I used to do the to-do list thing too but like the article said "being busy is a form of laziness - lazy thinking and indiscriminate action".
No.177
I started thinking about what you said, OP:
>I used to take time every morning to map out on paper what I wanted to do that day and it made the days much more satisfying... but then I got overconfident and started relying too much on technology and stopped using pen and ink.
I do think it's so much better if you sit down every day and decide what's going to make it a satisfying day. Sometimes you "know what you have to do today", and it might even be the right thing, but deciding this per-day can make the end of that day satisfying if you got whatever portion of the work that you planned for the day finished. I use GTD and it's good for having a bunch of tasks ready for when you find yourself with some odd lot of time, but I appreciated the Franklin method for setting a daily list, as I mention in another thread.

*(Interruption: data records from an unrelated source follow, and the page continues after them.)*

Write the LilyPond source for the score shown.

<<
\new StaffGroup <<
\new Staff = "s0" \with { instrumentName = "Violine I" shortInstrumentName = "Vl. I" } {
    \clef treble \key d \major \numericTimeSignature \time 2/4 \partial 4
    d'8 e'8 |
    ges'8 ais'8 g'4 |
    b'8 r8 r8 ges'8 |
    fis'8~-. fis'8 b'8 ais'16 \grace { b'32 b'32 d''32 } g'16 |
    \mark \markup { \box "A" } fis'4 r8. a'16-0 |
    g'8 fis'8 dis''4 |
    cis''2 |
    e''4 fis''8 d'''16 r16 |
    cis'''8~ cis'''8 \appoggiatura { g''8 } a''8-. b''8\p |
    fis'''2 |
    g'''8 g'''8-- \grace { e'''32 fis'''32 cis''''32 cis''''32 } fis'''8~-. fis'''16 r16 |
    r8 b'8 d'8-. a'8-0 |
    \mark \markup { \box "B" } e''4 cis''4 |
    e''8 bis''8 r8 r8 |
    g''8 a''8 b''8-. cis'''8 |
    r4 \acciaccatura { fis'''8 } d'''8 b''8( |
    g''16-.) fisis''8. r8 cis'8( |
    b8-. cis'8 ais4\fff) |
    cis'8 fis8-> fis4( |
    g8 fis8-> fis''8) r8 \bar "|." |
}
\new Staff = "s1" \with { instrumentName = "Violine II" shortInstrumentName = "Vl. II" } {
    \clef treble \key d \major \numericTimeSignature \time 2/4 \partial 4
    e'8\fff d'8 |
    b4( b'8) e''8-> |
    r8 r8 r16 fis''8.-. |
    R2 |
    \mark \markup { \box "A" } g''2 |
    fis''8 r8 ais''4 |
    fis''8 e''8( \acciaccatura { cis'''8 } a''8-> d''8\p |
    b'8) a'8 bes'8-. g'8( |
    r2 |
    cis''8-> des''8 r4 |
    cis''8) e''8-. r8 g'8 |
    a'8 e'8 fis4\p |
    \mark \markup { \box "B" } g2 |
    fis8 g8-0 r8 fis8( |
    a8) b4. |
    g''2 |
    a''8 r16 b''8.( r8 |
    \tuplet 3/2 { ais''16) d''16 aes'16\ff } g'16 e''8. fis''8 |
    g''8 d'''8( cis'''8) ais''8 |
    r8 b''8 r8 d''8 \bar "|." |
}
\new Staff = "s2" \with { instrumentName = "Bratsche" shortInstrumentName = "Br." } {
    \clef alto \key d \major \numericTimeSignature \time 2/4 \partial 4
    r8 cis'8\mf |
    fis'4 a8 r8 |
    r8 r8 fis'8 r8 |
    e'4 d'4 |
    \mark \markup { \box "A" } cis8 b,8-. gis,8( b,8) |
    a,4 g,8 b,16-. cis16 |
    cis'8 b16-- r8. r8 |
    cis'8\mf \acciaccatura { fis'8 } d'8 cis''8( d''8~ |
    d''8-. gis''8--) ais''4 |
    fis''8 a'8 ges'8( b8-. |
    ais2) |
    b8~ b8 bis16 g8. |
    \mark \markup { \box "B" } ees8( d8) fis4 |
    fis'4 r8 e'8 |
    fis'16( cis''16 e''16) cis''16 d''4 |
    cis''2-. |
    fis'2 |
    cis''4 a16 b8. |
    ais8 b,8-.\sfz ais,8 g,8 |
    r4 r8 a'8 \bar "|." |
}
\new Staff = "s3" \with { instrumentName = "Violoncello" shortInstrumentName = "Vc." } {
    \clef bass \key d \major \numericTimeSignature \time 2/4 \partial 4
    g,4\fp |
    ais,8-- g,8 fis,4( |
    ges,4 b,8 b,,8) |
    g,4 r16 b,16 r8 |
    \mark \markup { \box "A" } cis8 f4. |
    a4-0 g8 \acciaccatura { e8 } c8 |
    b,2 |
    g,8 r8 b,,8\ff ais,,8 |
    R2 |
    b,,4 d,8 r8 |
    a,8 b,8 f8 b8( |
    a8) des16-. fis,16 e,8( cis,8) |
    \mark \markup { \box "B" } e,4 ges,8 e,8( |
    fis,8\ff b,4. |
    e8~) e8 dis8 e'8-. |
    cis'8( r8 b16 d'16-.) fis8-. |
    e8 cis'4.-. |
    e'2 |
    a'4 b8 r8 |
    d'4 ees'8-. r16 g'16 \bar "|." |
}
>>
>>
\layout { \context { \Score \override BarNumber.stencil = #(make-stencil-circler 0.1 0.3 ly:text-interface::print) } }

I have found someone making a decent GTD Android application which is still in development; maybe I can slip some funds his way in exchange for this sort of feature.
No.178
>>174The other thing that struck me is:
>Allen says it'll take an average of one hour per day for the typical professional.I don't really spend that long. Maybe twenty minutes? This makes me wonder if:
>I'm not spending enough time doing this.or
>I'm not that much of a professional...yet.I guess not really knowing the answer to that is an opportunity to reflect on it, though. I read the book about six and a half years ago, so maybe it would be helpful to flip through it again.